## TEXTAUSZUG:
○ ○ ○ ○ ○ ○ ○
Mostar (taz) – Noch vor einigen Monaten bestimmten ausgebrannte Fernsterhöhlen das Bild der Mladena-Balorde-Straße in Ostmostar. Jetzt haben sich neue Cafés und Läden im Erdgeschoß der zumeist einstöckigen Häuser angesiedelt. Eines der besonders prächtigen Eckhäuser ist vollständig renoviert. Das „Schweizer Haus Mostar“ ist, äußerlich betrachtet, ein Schmuckstück geworden. Und auch das, was dort inhaltlich getan wird, kann sich sehen lassen.

Mit Hilfe des Schweizerischen Arbeiterhilfswerkes (SAH) und Spenden aus Deutschland haben die Initiatorinnen – eine Gruppe von bosnischen Frauen der Frauenvereinigung Vrelo – hier ein Begegnungshaus für traumatisierte Frauen geschaffen. In den geschmackvoll im bosnischen Stil wiederhergerichteten Räumen sollen Frauen nicht nur „Kraft schöpfen, sich austauschen und Entspannung finden“, sondern auch die Möglichkeit erhalten, sich ausbilden zu lassen.
○ ○ ○ ○ ○ ○ ○
Datenelemente

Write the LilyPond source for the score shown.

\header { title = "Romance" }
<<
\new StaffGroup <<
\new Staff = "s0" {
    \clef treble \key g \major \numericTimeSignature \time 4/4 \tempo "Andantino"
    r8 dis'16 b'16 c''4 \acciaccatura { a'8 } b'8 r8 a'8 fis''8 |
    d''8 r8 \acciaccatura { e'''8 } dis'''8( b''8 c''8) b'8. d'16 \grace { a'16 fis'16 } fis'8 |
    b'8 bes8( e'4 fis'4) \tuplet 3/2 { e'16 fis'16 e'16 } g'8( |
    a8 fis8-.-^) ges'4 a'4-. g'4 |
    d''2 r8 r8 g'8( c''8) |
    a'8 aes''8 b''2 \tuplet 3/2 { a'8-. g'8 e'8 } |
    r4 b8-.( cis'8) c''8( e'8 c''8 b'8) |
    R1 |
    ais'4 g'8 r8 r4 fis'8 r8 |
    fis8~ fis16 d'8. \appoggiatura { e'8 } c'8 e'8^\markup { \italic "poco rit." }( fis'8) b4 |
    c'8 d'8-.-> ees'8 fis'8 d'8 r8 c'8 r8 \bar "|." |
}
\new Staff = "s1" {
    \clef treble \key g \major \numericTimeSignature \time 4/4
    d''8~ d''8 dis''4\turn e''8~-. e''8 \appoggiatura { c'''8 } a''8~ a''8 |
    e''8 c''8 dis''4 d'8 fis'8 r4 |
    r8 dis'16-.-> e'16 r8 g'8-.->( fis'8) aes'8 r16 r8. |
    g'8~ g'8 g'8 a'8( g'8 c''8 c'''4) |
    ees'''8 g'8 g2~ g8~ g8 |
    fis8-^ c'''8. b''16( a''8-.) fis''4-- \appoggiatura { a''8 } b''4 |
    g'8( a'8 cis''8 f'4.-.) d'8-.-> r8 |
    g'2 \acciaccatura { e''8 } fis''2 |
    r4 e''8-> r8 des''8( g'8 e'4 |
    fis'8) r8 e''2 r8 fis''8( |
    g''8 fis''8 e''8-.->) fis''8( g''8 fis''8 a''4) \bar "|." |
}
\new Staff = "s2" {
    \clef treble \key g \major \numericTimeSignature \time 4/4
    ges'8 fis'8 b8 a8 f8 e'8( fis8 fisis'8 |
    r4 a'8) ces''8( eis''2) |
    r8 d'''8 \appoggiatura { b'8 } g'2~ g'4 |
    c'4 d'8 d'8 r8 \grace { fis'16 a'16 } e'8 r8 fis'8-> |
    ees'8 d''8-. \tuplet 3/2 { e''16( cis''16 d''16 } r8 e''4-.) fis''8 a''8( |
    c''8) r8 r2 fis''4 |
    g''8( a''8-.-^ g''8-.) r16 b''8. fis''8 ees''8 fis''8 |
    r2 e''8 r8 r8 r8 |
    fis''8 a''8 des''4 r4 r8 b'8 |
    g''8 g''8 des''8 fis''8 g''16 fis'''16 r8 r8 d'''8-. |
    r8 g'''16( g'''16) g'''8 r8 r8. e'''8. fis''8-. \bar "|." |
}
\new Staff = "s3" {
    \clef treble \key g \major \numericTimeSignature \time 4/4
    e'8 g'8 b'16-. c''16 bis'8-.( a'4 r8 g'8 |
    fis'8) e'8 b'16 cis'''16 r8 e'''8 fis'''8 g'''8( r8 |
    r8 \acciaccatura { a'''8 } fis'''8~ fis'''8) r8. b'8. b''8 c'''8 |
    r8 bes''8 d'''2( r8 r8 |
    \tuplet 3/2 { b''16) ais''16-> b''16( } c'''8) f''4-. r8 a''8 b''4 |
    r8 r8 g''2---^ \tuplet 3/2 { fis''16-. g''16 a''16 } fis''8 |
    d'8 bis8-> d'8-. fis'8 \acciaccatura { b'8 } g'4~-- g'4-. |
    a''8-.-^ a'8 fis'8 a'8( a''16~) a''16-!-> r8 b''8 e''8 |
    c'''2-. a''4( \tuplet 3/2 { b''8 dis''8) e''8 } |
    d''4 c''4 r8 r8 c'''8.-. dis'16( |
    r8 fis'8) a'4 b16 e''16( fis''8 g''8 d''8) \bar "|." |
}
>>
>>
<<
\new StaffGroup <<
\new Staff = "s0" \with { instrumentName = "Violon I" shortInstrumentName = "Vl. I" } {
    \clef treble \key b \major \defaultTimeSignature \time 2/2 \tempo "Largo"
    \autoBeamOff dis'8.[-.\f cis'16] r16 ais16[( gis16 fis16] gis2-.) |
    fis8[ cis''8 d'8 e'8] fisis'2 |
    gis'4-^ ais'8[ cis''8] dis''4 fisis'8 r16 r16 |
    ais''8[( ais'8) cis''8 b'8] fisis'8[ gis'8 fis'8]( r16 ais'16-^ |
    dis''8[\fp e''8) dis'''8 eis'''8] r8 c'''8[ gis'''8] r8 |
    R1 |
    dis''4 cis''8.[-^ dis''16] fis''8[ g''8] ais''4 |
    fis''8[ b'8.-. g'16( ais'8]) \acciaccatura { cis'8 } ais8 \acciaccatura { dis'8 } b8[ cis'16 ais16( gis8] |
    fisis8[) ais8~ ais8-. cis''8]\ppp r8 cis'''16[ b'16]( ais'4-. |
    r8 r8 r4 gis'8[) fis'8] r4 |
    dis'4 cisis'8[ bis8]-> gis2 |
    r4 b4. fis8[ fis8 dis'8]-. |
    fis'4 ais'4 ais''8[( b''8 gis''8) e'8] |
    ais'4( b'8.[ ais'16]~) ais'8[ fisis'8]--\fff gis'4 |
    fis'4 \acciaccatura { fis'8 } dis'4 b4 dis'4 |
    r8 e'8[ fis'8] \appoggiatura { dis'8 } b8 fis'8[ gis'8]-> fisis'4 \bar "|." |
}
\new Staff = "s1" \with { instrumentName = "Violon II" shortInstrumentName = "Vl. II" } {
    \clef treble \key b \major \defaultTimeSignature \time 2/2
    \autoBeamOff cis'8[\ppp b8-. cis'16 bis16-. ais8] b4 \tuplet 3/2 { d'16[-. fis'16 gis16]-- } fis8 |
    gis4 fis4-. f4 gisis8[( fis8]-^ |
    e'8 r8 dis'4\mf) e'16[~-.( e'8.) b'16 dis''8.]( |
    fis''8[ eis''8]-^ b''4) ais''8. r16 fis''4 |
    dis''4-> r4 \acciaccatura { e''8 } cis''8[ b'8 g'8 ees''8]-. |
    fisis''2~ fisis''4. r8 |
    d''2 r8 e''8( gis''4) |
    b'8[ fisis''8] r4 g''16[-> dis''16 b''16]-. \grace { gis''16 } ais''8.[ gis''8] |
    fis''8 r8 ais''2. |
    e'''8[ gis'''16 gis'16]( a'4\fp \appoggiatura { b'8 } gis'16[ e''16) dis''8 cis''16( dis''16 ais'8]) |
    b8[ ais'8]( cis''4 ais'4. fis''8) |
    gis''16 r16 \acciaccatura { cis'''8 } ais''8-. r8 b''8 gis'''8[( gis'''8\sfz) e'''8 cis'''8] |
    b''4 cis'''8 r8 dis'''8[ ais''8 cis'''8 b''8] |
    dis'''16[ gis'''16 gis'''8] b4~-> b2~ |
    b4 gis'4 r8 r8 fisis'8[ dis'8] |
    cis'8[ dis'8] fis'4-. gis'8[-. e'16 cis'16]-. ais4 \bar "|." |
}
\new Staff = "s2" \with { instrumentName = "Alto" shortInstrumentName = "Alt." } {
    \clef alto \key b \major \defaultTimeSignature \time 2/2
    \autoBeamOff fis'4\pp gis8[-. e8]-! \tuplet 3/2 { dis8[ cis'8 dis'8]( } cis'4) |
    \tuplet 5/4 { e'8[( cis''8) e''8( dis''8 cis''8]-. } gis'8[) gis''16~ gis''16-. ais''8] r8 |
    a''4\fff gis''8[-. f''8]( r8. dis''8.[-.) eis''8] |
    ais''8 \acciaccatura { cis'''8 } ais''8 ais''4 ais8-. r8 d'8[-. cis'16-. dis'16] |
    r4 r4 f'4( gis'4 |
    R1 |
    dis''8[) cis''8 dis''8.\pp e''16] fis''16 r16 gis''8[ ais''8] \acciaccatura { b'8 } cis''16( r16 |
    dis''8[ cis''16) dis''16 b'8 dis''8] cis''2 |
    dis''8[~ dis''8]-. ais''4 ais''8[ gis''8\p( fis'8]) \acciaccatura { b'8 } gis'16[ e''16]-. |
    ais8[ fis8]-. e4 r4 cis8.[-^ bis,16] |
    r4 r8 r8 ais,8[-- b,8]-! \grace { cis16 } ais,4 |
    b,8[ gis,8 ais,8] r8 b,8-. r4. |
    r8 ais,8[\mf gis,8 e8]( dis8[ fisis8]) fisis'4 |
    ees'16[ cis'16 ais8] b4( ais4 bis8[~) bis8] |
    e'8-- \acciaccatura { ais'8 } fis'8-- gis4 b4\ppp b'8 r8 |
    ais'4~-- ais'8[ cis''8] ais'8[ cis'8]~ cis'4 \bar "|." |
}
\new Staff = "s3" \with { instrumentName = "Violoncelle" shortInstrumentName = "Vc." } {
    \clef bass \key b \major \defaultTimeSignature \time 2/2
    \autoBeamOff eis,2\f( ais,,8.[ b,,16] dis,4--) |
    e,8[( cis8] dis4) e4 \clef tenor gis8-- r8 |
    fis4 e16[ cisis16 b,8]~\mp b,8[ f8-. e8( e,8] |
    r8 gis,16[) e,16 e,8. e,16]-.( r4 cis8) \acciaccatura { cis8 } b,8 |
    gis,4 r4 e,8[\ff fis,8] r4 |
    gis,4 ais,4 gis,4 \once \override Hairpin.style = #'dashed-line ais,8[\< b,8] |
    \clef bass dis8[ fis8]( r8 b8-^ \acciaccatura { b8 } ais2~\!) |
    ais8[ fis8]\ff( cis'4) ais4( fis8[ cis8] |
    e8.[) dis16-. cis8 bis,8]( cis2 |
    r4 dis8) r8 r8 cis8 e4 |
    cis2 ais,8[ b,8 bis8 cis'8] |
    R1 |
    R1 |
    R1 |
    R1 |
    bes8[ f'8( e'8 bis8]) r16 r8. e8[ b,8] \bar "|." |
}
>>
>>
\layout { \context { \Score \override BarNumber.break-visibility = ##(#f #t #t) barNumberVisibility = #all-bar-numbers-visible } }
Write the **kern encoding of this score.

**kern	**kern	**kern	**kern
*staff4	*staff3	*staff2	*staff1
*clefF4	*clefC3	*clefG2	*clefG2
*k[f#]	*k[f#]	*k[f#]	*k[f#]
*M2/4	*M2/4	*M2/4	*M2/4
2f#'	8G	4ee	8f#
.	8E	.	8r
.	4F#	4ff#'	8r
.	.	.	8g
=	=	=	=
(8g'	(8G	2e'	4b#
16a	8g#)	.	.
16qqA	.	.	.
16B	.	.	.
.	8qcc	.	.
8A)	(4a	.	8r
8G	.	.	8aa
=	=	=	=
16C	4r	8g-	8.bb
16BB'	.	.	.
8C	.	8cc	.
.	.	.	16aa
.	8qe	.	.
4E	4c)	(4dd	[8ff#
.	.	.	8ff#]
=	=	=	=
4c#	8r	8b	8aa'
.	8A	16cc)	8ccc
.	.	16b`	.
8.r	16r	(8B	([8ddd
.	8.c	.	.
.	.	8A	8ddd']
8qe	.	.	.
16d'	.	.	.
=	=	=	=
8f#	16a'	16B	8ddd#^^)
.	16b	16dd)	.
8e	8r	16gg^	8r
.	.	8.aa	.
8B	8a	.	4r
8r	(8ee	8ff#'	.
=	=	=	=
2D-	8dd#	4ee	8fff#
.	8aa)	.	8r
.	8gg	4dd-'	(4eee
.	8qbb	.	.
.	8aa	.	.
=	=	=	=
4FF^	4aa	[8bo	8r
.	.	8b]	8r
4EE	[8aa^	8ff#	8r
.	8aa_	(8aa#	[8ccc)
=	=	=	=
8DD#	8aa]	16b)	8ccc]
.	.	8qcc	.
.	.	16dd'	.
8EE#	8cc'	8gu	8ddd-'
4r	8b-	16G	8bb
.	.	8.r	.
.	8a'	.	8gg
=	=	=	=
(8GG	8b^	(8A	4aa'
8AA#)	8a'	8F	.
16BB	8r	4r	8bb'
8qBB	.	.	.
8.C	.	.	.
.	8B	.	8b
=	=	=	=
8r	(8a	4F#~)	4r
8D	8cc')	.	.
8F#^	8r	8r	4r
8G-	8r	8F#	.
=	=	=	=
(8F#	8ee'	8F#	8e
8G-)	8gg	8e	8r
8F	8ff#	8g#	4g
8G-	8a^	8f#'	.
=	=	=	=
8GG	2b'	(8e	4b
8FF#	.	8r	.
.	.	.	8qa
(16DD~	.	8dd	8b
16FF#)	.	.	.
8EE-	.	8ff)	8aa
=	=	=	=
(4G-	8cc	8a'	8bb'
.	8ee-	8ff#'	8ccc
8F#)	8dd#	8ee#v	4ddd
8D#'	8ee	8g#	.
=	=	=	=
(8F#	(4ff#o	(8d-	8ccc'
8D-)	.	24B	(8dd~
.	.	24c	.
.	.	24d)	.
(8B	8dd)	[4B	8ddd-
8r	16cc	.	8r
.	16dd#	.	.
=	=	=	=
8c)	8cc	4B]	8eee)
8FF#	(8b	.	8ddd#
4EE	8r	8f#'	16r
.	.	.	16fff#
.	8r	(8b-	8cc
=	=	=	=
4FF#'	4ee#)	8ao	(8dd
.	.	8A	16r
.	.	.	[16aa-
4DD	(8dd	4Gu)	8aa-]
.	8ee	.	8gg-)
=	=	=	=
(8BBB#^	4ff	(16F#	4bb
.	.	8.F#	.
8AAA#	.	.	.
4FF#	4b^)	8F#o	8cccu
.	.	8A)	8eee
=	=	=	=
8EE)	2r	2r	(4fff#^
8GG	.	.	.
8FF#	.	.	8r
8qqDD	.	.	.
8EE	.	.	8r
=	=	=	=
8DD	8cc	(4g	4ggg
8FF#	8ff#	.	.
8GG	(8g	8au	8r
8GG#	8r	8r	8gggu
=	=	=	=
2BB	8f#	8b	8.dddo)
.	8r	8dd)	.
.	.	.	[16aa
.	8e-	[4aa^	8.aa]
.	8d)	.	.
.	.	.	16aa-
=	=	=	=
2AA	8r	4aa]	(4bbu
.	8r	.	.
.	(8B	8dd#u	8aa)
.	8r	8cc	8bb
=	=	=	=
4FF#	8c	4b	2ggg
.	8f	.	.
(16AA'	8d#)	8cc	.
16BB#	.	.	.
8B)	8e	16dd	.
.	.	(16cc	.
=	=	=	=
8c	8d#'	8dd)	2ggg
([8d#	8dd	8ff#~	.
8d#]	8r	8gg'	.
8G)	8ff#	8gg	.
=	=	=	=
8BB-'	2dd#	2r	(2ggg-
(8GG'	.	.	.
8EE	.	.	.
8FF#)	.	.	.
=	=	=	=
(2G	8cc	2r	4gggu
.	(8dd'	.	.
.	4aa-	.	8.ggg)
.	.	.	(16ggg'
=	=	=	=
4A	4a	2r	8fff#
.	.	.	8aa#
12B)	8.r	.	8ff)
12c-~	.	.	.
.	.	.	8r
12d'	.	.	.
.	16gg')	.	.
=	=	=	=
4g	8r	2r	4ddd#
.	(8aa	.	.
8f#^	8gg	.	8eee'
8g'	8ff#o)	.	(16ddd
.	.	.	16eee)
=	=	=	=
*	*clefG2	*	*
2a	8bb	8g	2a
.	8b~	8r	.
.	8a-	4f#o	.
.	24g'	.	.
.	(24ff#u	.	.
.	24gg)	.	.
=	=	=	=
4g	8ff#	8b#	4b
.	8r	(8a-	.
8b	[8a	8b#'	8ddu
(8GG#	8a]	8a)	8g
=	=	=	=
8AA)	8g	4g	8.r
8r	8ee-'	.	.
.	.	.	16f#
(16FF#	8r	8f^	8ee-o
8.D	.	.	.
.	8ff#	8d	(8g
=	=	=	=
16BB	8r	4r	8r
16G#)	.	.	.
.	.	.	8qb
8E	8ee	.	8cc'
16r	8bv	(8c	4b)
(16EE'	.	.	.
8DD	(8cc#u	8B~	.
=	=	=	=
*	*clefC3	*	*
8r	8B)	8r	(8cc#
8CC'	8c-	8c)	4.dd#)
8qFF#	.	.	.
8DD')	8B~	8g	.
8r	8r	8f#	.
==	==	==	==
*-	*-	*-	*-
○ ○ ○ ○ ○ ○ ○
## AUFGABE 1:
Nenne alle Möglichkeiten, die Frauen laut dem Textauszug über das Schweizer Haus Mostar in dessen Räumen erhalten sollen.
## AUFGABE 2:
Welcher Frauenvereinigung gehören die Initiatorinnen des Begegnungshauses laut Textauszug an?
## AUFGABE 3:
Entscheide für jede Aussage, ob sie mit dem Textauszug übereinstimmt: (a) Die Räume des Hauses wurden im bosnischen Stil wiederhergerichtet. (b) Die Häuser der Mladena-Balorde-Straße sind zumeist dreistöckig. (c) Das Haus wurde ausschließlich mit Spenden aus der Schweiz geschaffen.

## VOLLSTÄNDIGE ANTWORT 1:
Kraft schöpfen; sich austauschen; Entspannung finden; sich ausbilden lassen

## VOLLSTÄNDIGE ANTWORT 2:
Der Frauenvereinigung Vrelo.

## VOLLSTÄNDIGE ANTWORT 3:
(a) Ja: „In den geschmackvoll im bosnischen Stil wiederhergerichteten Räumen“
(b) Nein: „im Erdgeschoß der zumeist einstöckigen Häuser“
(c) Nein: „Mit Hilfe des Schweizerischen Arbeiterhilfswerkes (SAH) und Spenden aus Deutschland“